The two native IA-32 decompilers currently in development to the best of my knowledge are Andromeda and Boomerang. Both are already partially usable and one (Boomerang) has actually been used in the recovery of real production source code in a commercial environment [Emmerik2]. This report describes a process in which relatively large amounts of code were recovered while gradually improving the decompiler and fixing bugs to improve its output. Still, most of the results were hand-edited to improve their readability, and this project had a good starting point: The original source code of an older, prototype version of the same product was available.

Conclusion

This concludes the relatively brief survey of the fascinating field of decompilation. In this chapter, you have learned a bit about the process and algorithms involved in decompilation. You have also seen some demonstrations of the type of information available in binary executables, which gave you an idea on what type of output you could expect to see from a cutting-edge decompiler.

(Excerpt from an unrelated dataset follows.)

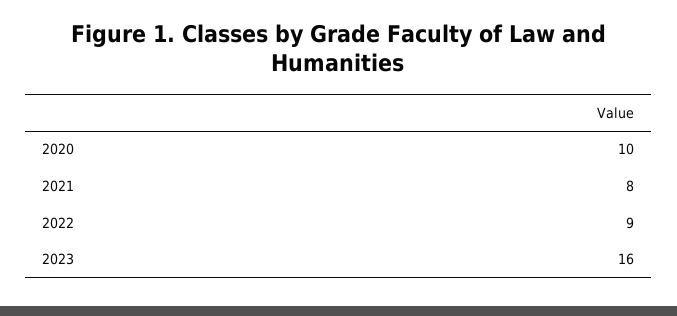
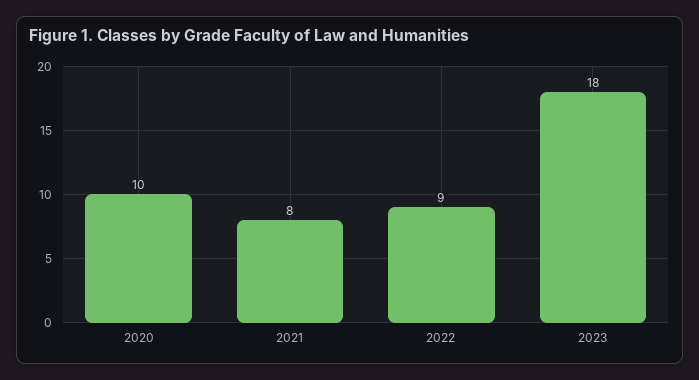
2023: 16 -> 18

It should be emphasized that there is plenty more to decompilation. I have intentionally avoided discussing the details of decompilation algorithms to avoid turning this chapter into a boring classroom text. If you're interested in learning more, there are no books that specifically discuss decompilation at the time of writing, but probably the closest thing to a book on this topic is a PhD thesis written by Christina Cifuentes, Reverse Compilation Techniques [Cifuentes2]. This text provides a highly readable introduction to the topic and describes in detail the various algorithms used in decompilation. Beyond this text most of the accumulated knowledge can be found in a variety of research papers on this topic, most of which are freely available online.

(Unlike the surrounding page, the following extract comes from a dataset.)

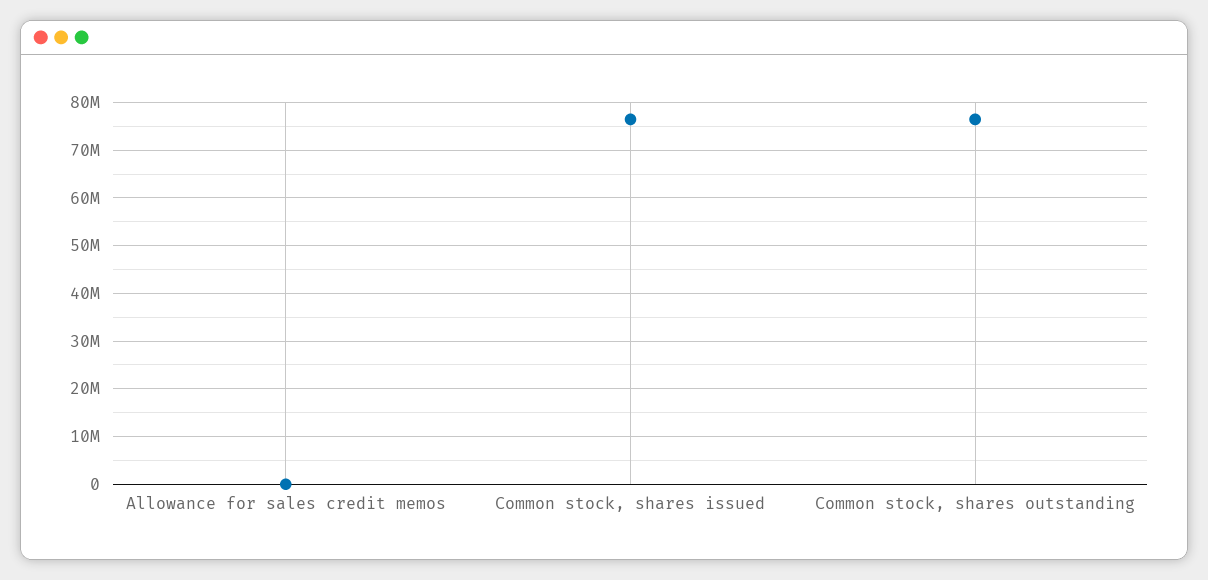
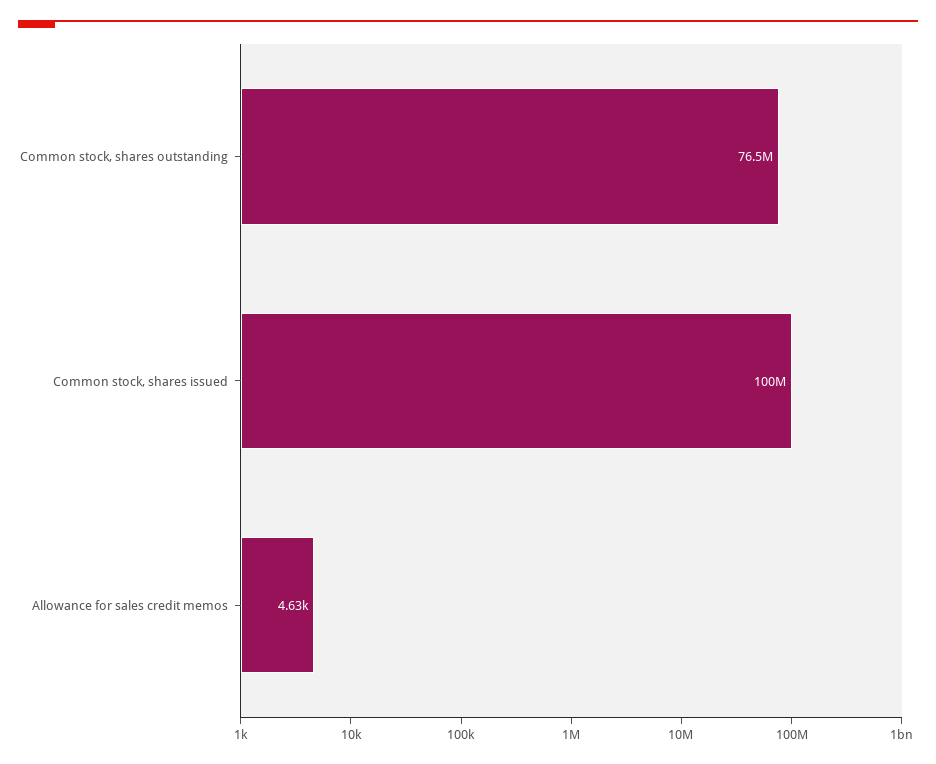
Common stock, shares issued: 76000000 -> 100000000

As for the question of what to expect from binary decompilation, I'd summarize by saying binary decompilation is possible—it all boils down to setting people's expectations. Native code decompilation is "no silver bullet", to borrow from that famous line by Brooks—it cannot bring back 100 percent accurate high-level language code from executable binaries. Still, a working native code decompiler could produce an approximation of the original source code and do wonders to the reversing process by dramatically decreasing the amount of time it takes to reach an understanding of a complex program for which source code is not available.

There is certainly a lot to hope for in the field of binary decompilation. We have not yet seen what a best-of-breed native code decompiler could do when it is used with high quality library signatures and full-blown prototypes for operating system calls, and so on. I always get the impression that many people don't fully realize just how good an output could be expected from such a tool. Hopefully, time will tell.